__What needs to be done__
The records that follow are to be repeated exactly, with the pictures removed.

The records Block Start

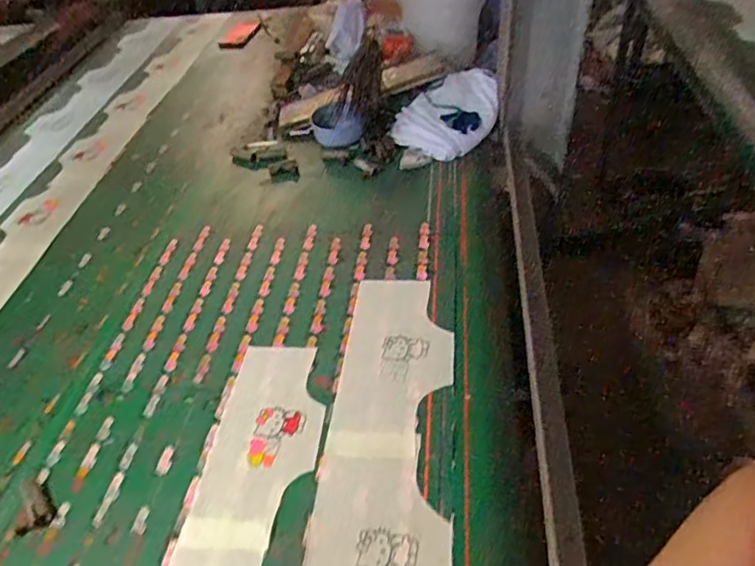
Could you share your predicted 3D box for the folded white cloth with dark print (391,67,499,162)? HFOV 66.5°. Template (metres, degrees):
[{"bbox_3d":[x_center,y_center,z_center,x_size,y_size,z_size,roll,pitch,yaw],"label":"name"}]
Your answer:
[{"bbox_3d":[0.137,-0.340,1.160,0.200,0.155,0.135,6,46,12],"label":"folded white cloth with dark print"}]

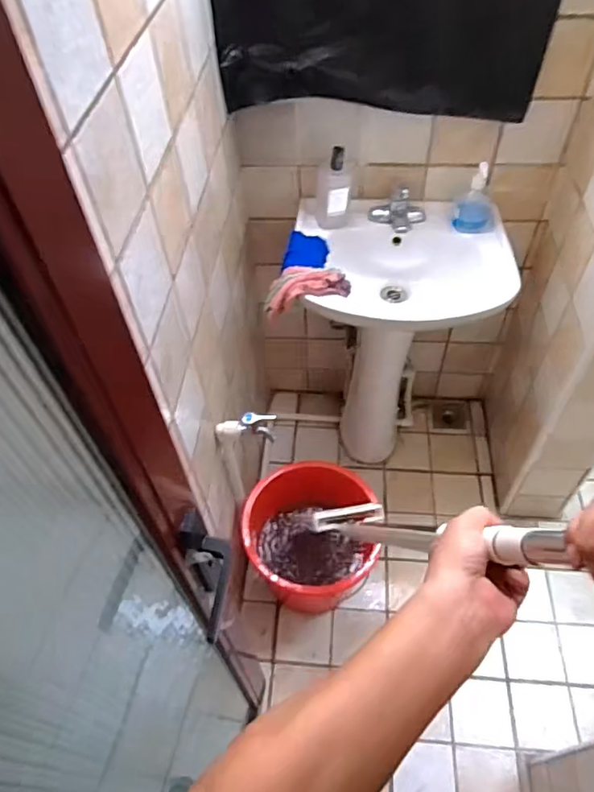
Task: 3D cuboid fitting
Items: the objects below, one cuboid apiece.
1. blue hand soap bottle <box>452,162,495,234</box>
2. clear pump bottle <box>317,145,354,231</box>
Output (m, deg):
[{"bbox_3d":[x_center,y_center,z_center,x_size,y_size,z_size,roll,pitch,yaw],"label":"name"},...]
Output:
[{"bbox_3d":[0.416,-0.454,1.287,0.096,0.142,0.073,13,54,14],"label":"blue hand soap bottle"},{"bbox_3d":[0.086,-0.490,1.306,0.087,0.178,0.090,-2,52,2],"label":"clear pump bottle"}]

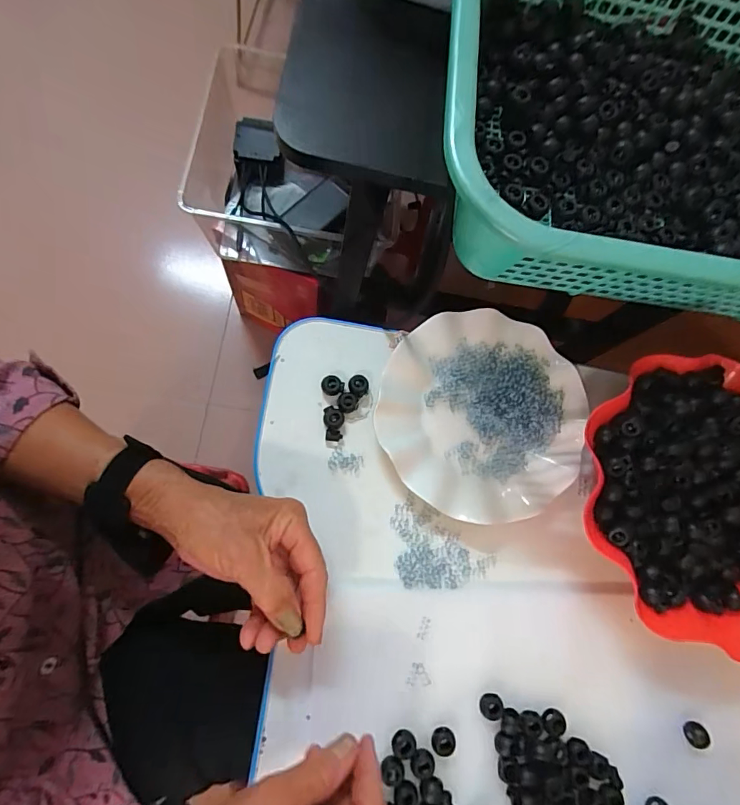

The records Block End

__Response to the task__
Could you share your predicted 3D box for the folded white cloth with dark print (391,67,499,162)? HFOV 66.5°. Template (metres, degrees):
[{"bbox_3d":[x_center,y_center,z_center,x_size,y_size,z_size,roll,pitch,yaw],"label":"name"}]
Your answer:
[{"bbox_3d":[0.137,-0.340,1.160,0.200,0.155,0.135,6,46,12],"label":"folded white cloth with dark print"}]

Task: 3D cuboid fitting
Items: the objects below, one cuboid apiece.
1. blue hand soap bottle <box>452,162,495,234</box>
2. clear pump bottle <box>317,145,354,231</box>
Output (m, deg):
[{"bbox_3d":[x_center,y_center,z_center,x_size,y_size,z_size,roll,pitch,yaw],"label":"name"},...]
Output:
[{"bbox_3d":[0.416,-0.454,1.287,0.096,0.142,0.073,13,54,14],"label":"blue hand soap bottle"},{"bbox_3d":[0.086,-0.490,1.306,0.087,0.178,0.090,-2,52,2],"label":"clear pump bottle"}]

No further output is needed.